By Mike Miller Updated September 21, 2021
At the time of his death Stetson Kennedy was one of the oldest living Florida authors. He was born on October 5, 1916 in Jacksonville, Florida, and died on August 27, 2011. Kennedy was distantly related to the famous hat maker, John B. Stetson.
He was still active in literary events and causes in Florida until shortly before his death.
He was a Florida literary and civil rights legend, one of the most prolific award-winning Florida authors and human rights activists, a folklorist, a labor activist and environmentalist.
Kennedy was a prolific and pioneering folklore collector during the first half of the twentieth century.
While still a teenager, he began collecting white and African American folklore material while collecting accounts for his father who owned a furniture store.
He left the University of Florida in 1937 at the tender age of 21 in the heart of The Great Depression to join the WPA Florida Writers Project along with several other Florida authors.
He was soon put in charge of folklore, oral history, and ethnic studies.
Kennedy was a larger-than-life figure in the years following World War Two.
Stetson Kennedy infiltrated the Ku Klux Klan and other white supremacist groups.
While undercover in the Klan, he provided information about secret code words and details of Klan rituals to the writers of the Superman radio program.
This resulted in a series of four episodes in which Superman battled the KKK. The symbolism was powerful.
Kennedy was a founding member and past president of the Florida Folklore Society, and has received many awards.

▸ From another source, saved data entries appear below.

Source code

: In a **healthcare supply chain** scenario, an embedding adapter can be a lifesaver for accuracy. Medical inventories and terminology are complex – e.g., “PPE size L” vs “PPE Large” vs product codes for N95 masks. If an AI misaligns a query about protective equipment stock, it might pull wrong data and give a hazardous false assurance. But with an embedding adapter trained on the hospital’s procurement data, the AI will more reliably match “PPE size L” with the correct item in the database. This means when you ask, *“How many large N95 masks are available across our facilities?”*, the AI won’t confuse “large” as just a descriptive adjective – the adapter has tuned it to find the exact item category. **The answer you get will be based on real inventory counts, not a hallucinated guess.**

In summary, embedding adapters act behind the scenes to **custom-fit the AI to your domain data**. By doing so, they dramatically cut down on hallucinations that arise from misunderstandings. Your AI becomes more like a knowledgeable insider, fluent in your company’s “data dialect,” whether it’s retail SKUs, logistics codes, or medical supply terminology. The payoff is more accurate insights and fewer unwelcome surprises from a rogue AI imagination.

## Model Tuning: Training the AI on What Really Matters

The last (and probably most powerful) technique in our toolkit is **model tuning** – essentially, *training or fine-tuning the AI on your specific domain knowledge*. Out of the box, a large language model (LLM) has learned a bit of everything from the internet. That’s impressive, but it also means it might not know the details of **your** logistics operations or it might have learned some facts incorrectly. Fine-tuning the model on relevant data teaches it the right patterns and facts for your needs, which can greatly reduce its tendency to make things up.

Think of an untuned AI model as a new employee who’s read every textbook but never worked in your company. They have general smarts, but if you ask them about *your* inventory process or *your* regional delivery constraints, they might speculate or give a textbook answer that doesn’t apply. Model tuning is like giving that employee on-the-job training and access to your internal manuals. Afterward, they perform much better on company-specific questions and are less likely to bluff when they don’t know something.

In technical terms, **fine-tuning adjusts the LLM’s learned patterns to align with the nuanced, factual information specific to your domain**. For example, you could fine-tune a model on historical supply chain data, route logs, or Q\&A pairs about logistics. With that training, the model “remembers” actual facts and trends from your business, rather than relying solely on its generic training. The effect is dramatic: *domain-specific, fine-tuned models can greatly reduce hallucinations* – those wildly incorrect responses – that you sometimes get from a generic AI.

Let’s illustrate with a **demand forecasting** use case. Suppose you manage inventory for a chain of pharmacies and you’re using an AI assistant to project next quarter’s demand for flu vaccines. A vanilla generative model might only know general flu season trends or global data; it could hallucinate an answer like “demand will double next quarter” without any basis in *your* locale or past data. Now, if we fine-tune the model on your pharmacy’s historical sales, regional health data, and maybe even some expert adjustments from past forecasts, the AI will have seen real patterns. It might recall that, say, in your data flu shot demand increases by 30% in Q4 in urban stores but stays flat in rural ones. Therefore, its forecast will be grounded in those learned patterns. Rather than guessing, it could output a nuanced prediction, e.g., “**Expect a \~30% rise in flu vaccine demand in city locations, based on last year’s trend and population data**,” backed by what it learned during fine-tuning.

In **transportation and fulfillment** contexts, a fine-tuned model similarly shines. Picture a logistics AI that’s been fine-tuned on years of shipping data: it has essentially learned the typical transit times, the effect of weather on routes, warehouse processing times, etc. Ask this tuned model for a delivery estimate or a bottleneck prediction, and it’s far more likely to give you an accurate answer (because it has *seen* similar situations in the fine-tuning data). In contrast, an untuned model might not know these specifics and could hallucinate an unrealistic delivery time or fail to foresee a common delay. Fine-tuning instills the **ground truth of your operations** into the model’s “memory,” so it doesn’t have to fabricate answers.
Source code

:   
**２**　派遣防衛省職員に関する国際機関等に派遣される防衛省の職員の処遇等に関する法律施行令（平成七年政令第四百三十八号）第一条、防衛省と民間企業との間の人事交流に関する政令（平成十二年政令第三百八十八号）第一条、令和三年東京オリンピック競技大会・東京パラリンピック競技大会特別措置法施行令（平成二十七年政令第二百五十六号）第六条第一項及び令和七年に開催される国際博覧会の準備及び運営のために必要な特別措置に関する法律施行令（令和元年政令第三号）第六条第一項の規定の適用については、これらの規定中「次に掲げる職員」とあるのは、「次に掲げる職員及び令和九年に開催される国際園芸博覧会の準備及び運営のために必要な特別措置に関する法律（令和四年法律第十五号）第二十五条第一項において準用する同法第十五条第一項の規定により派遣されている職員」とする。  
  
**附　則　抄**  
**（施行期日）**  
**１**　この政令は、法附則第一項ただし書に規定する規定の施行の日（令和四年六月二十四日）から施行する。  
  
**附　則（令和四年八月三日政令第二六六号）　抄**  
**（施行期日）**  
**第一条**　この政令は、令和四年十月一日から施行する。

He was greatly respected by other Florida authors.
Among his awards are the Florida Folk Heritage Award, the Florida Governor's Heartland Award as well as an induction into the Florida Artists Hall of Fame.
He even ran for Governor of Florida in 1952.
He was friends with many famous literary figures including Zora Neale Hurston, Erskine Caldwell and Jean Paul Sartre.
His most famous novel may be "Palmetto Country", a wonderful book that deeply explores Florida folklore. It was edited by Erskine Caldwell.
The old folk singer Woody Guthrie said about "Palmetto Country:"
"It gives me a better trip and taste and look and feel for Florida than I got in the forty-seven states I've actually been in body and tramped in boot."
Nobody is doubting that Kennedy infiltrated the Ku Klux Klan, but in time honored journalistic tradition, some people believe he may have embellished some of the details to help achieve his political objectives.
He wanted to expose the KKK to as many people as possible with his writing, and use their own folklore against them. He succeeded in this.